# Testo di partenza
»»

Il documento reca la data del 5 ottobre 2021, quasi due anni esatti prima dell’orribile e inaudito pogrom scatenato da Hamas, che ha innescato la terrificante vendetta di Israele. Si intitola “Strategia dell’Unione europea per combattere l’antisemitismo e sostenere la vita ebraica” e punta a realizzare entro il 2030 tre grandi obiettivi: prevenire ogni manifestazione di odio o disprezzo antiebraico, proteggere e incoraggiare la vita delle comunità israelitiche nella Ue, promuovere attività di ricerca, istruzione e commemorazione dell’Olocausto. In 28 pagine, si descrive un apprezzabile programma decennale, per procedere «verso un’Ue libera dall’antisemitismo», come recita il capitolo iniziale del testo.
Per quale ragione è stato redatto? Perché già in quel momento era evidente una inquietante ripresa in tutto il Continente della malapianta antisemita. Per esempio, si denunciava come l’origine e la diffusione della pandemia da Covid 19 venivano spesso attribuiti agli ebrei, accusati poi di propagandare i vaccini per lucrare sulla loro produzione. Si registrava inoltre una crescita rilevante di episodi di violenza e minacce a sfondo antisemita, con un conseguente maggiore senso di insicurezza e paura fra le comunità colpite. Il tutto, a fronte della scarsa percezione nell’opinione pubblica del fenomeno e delle sue ricadute.

««

# Dati forniti

»»

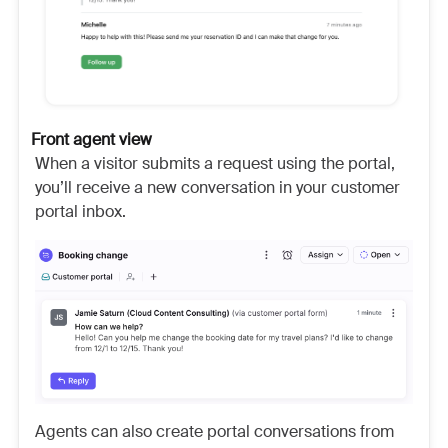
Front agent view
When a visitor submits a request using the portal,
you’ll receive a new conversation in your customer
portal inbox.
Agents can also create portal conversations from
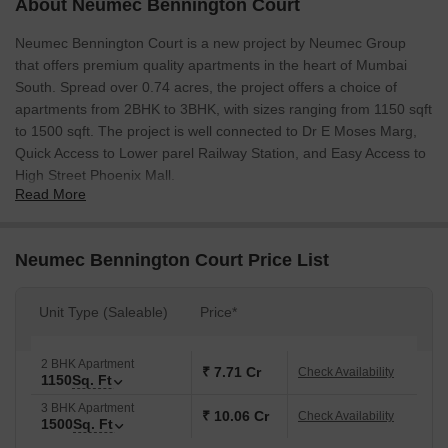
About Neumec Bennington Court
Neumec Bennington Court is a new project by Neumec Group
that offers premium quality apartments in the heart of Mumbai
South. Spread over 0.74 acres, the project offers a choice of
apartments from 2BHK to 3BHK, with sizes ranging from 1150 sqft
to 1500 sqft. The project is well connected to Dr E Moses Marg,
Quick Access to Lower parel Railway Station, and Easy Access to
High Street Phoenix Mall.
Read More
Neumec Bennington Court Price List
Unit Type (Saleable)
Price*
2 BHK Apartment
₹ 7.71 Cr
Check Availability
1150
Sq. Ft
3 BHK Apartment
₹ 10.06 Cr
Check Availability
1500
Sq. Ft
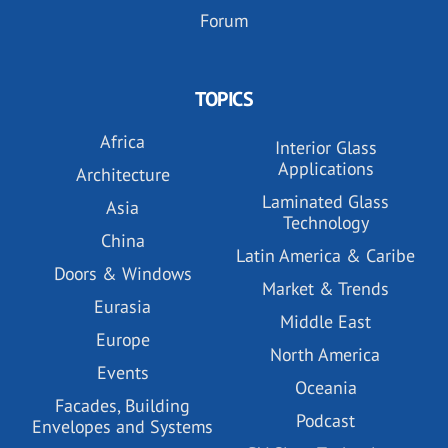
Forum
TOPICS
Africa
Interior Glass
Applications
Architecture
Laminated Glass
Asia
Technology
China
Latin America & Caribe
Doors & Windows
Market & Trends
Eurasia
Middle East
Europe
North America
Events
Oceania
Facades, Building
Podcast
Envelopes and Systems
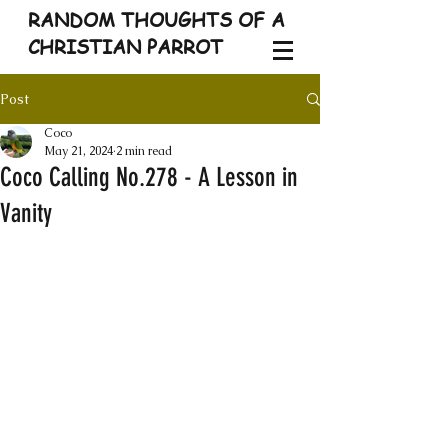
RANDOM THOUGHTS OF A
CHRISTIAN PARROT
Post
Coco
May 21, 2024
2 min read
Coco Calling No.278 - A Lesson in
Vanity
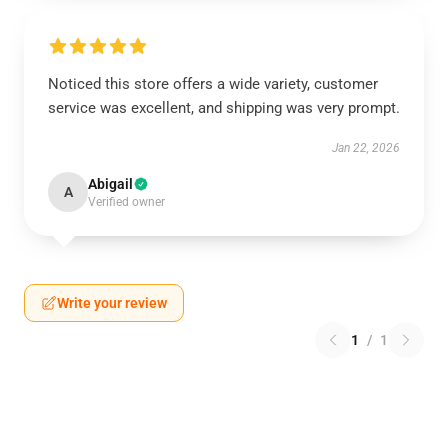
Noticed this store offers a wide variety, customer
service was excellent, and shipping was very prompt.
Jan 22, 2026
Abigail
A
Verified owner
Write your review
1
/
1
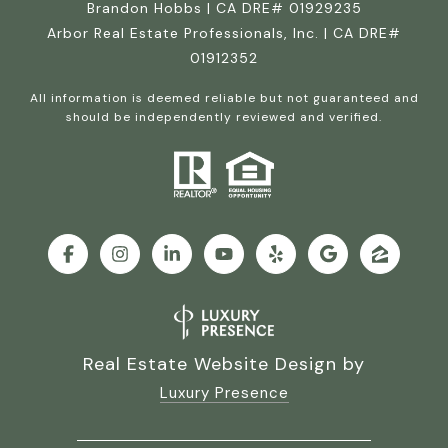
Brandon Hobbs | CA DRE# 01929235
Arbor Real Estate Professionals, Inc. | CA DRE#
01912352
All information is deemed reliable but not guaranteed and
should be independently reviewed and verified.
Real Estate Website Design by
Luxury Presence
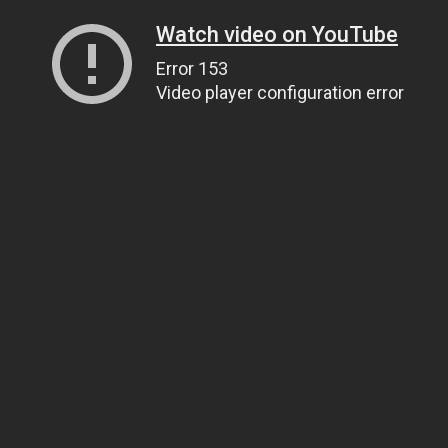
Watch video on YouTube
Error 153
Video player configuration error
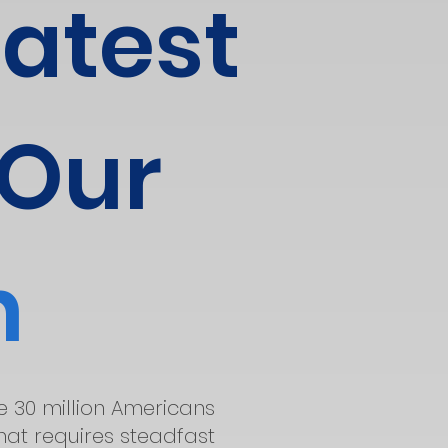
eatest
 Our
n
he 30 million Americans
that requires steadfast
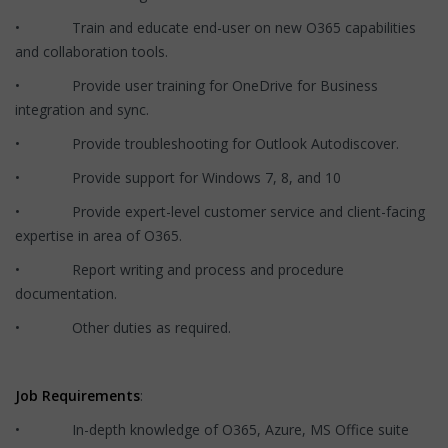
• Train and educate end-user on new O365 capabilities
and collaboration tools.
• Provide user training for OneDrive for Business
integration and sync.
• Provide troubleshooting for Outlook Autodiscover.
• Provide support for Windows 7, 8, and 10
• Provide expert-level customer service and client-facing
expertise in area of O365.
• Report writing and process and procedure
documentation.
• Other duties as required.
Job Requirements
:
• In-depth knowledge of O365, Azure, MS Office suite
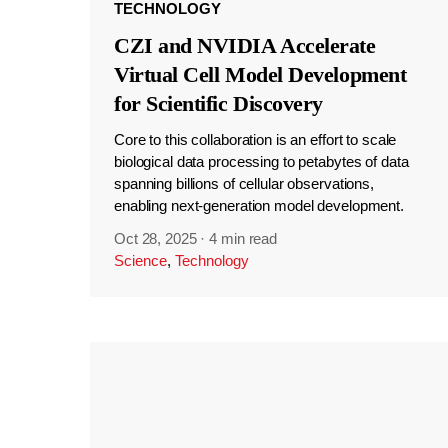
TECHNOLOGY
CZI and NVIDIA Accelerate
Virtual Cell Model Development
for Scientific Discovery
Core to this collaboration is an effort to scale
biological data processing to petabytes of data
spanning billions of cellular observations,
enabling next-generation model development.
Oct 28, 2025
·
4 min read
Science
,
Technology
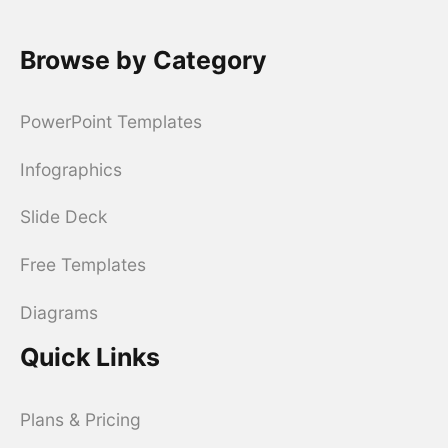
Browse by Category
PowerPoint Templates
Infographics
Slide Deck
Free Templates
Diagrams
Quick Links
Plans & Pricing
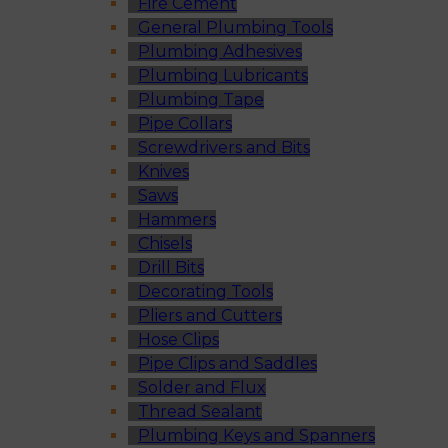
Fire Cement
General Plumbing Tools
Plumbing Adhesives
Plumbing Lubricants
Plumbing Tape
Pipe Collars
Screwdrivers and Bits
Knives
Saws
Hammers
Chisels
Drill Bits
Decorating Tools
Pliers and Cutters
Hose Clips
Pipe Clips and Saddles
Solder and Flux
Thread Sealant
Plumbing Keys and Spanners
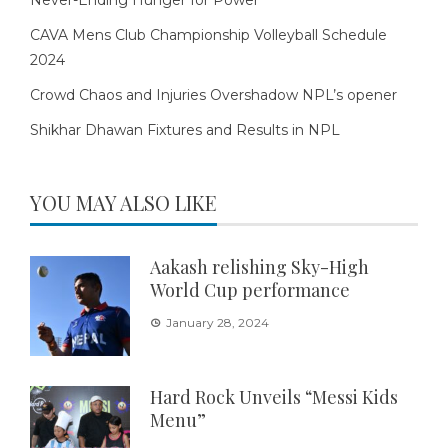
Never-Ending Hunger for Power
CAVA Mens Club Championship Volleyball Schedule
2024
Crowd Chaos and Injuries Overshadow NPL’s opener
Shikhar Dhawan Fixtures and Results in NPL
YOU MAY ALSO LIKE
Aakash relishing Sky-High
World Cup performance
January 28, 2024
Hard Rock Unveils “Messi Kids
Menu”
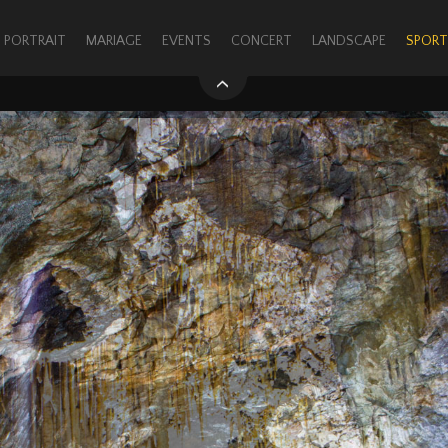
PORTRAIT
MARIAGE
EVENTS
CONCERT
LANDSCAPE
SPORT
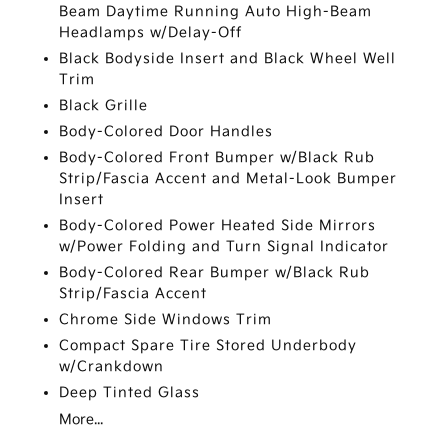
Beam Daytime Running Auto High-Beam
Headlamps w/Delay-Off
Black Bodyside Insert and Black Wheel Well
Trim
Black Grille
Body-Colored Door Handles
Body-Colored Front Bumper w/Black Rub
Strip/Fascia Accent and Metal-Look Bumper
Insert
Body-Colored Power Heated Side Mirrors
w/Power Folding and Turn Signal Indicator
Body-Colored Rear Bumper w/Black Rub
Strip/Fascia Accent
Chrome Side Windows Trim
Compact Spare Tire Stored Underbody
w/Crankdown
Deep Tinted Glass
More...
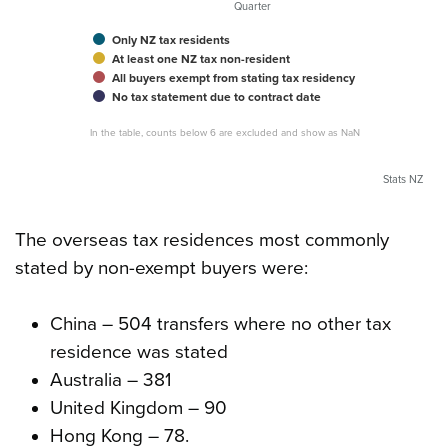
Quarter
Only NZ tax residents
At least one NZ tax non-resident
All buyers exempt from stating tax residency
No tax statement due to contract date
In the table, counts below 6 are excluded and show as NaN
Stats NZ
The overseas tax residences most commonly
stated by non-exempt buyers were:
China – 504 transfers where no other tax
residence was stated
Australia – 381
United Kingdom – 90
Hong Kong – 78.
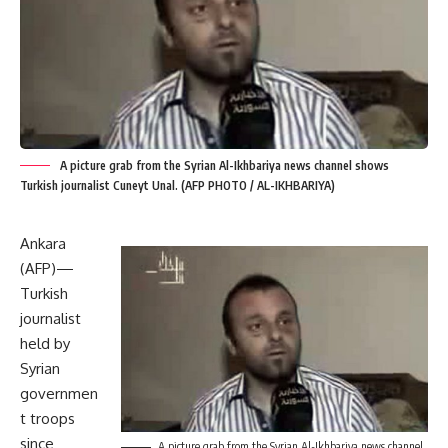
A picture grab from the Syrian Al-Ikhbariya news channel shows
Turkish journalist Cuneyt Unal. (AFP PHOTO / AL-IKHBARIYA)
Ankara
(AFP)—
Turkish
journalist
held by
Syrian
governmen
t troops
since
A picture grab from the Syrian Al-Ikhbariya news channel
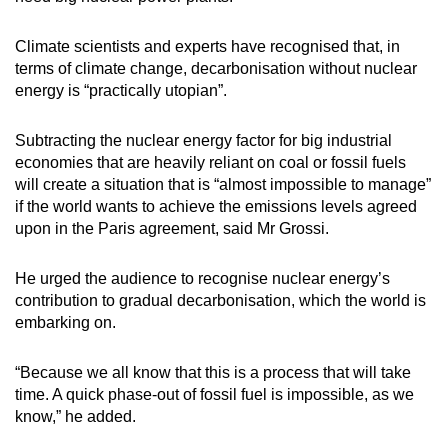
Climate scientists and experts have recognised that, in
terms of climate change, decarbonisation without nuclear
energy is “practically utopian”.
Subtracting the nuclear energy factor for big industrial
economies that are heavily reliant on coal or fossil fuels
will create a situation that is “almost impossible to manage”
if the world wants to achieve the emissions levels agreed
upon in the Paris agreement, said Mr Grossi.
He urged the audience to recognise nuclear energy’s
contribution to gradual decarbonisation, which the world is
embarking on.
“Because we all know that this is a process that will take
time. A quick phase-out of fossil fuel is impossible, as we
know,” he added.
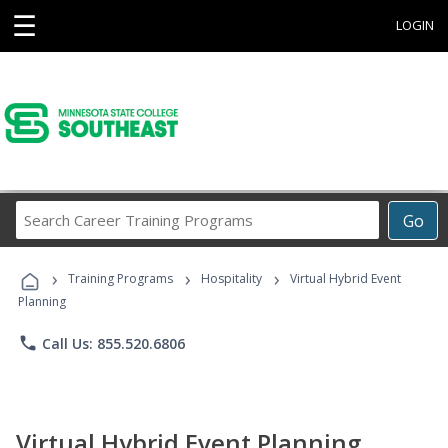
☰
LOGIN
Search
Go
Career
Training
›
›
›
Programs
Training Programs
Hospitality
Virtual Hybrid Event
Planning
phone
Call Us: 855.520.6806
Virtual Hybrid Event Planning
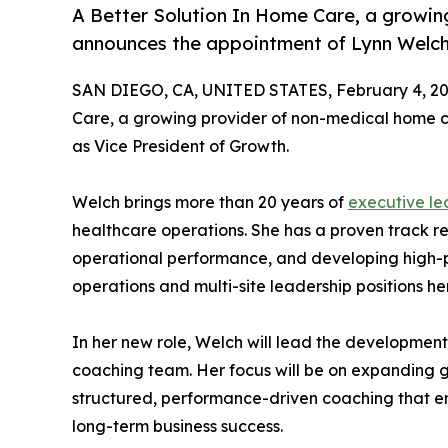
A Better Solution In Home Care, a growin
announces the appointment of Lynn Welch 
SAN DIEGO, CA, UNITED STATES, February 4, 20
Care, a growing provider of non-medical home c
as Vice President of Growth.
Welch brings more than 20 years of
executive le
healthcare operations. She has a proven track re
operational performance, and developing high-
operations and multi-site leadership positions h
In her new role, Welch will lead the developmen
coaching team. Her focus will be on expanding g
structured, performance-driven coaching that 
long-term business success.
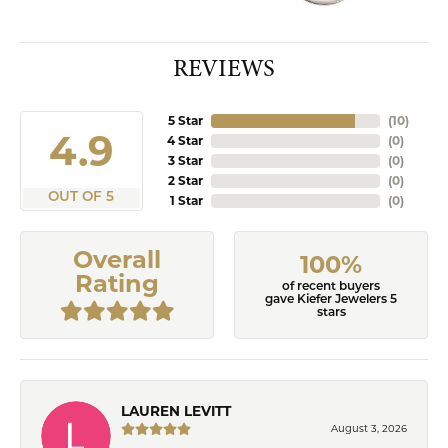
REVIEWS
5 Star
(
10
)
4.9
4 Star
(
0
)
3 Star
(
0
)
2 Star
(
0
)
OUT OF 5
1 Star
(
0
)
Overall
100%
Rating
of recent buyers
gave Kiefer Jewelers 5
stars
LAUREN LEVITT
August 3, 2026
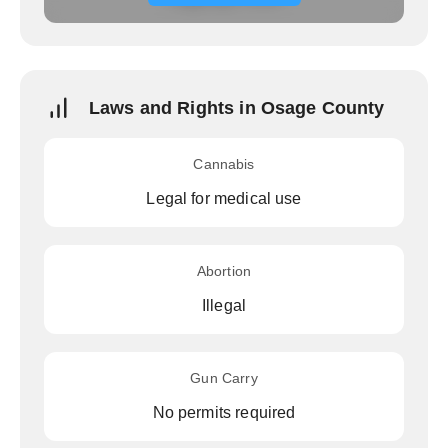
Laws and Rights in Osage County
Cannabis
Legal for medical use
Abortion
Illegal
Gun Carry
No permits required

««

Rispondi a queste domande basandoti sul testo di partenza sulla strategia Ue contro l'antisemitismo.
(a) Quale data reca il documento descritto?
(b) Di quante pagine è composto il documento?
(c) A chi venivano spesso attribuite l'origine e la diffusione della pandemia da Covid 19?

(a) Il documento reca la data del 5 ottobre 2021.
(b) Il documento è composto da 28 pagine.
(c) L'origine e la diffusione della pandemia da Covid 19 venivano spesso attribuite agli ebrei.